Please print out this article, find a quiet 10 minutes, and read it.
Economics is full of sophisms (common errors) and several notable ones are straightened out by the Walrus Magazine.
It tells the tale of down and out economist Edward Castronova, who was visited by genius. A seasoned player of online fantasy games, his insight came from discovering that players sold items which they'd earnt within the game, over eBay, for real money US dollars.
Here we go: what is "real money"!
And another: how can we keep creating wealth?

Castronova soon calculated the Ever Quest exchange rate, it's GDP (making it the 77th largest "country" in the world - further: what is a "country" - an economic entity defined by arbitary political boundaries?)

He'd done what mortals can but dream of, he'd stumbled across a research field, and created a "real" study where economic activity can be measured in an experimental setting. A functioning laboratory, ripe for analysis.

He also looked at Ultima Online and Lineage 2, to name but two similar games.
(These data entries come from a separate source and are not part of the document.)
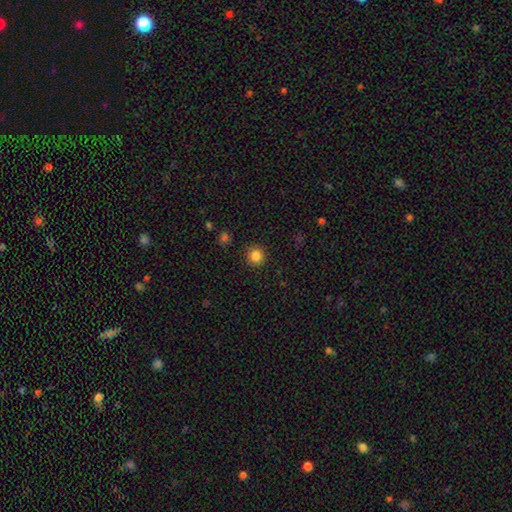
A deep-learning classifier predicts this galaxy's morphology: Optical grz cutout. It shows a smooth galaxy with no disk features (85%) that is round (94%). Merging: none (91%).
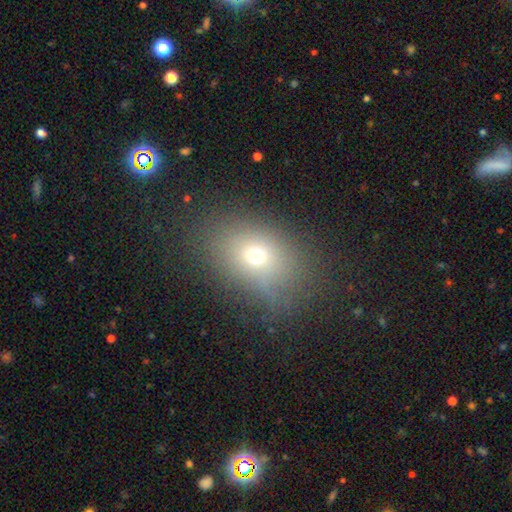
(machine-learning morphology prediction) Smooth or featured?
  - smooth: 66% *
  - star or artifact: 19%
  - featured or disk: 15%
How rounded?
  - in between: 65% *
  - round: 33%
  - cigar-shaped: 2%
Merging?
  - none: 77% *
  - minor disturbance: 14%
  - major disturbance: 8%
  - merger: 2%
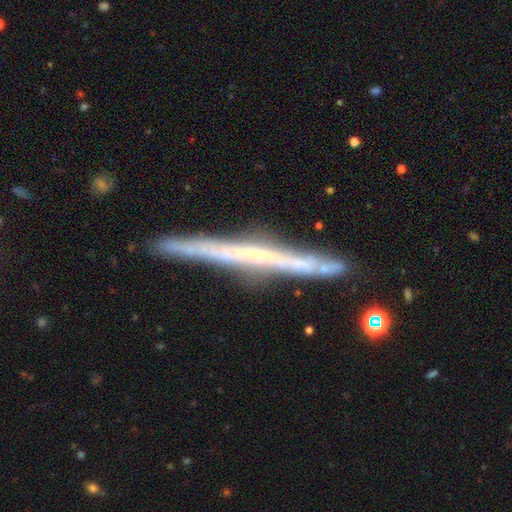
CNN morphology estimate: Smooth or featured? Predicted: featured or disk (p=0.73). Edge-on disk? Predicted: yes (p=0.96). Edge-on bulge? Predicted: none (p=0.78). Merging? Predicted: none (p=0.86).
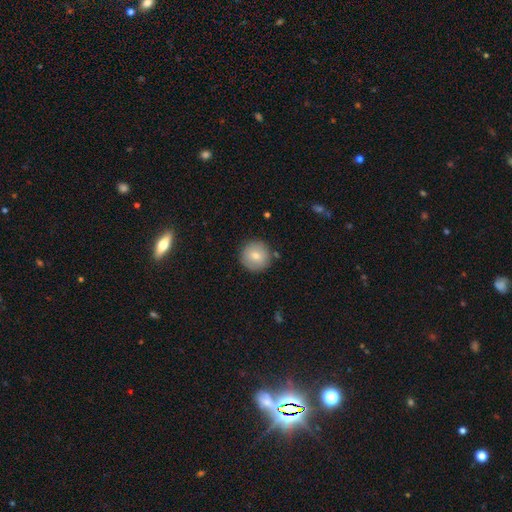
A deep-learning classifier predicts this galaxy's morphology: A smooth galaxy with no disk features (77%) that is round (96%). Merging: none (87%).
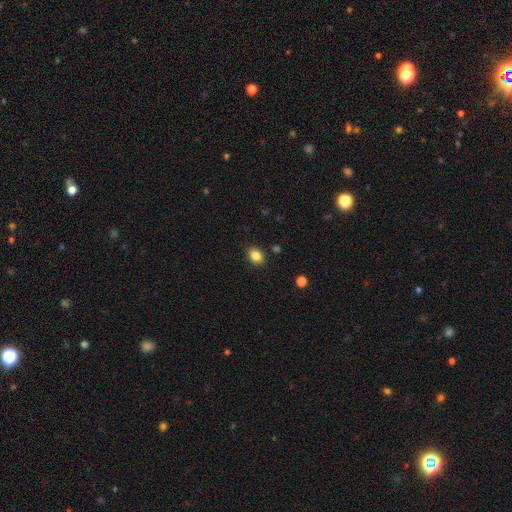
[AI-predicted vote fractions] Overall: smooth (85%). How rounded: in between (57%; round 42%). Merging: none (88%).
And how did the economic community respond? Rejection after rejection.

One reviewer wrote a snippy note saying he preferred "to stick with things that are real rather than virtual.... One can appreciate the economists' confusion. Even the most highly valued virtual goods do not seem, in some essential way, real. An Axe of the Heavens may be great for killing virtual orcs, but it cannot be enjoyed in the physical world. You can't eat virtual food to stay alive. But that distinction shouldn't matter — at least not in economics, which is, as Castronova never tires of pointing out, the study of the entirely arbitrary values that people ascribe to things. "Most of a diamond's value is virtual, too," he adds
The article draws on Adam Smith, and Marx, and if teaches you anything let it be this: economics is not only more curious than we think, but more curious than we can possibly think.

Thank you to Faith for sending me the article, and to Nick Schandler for alerting me to Alex Tabarrok's prior treatment of the issue.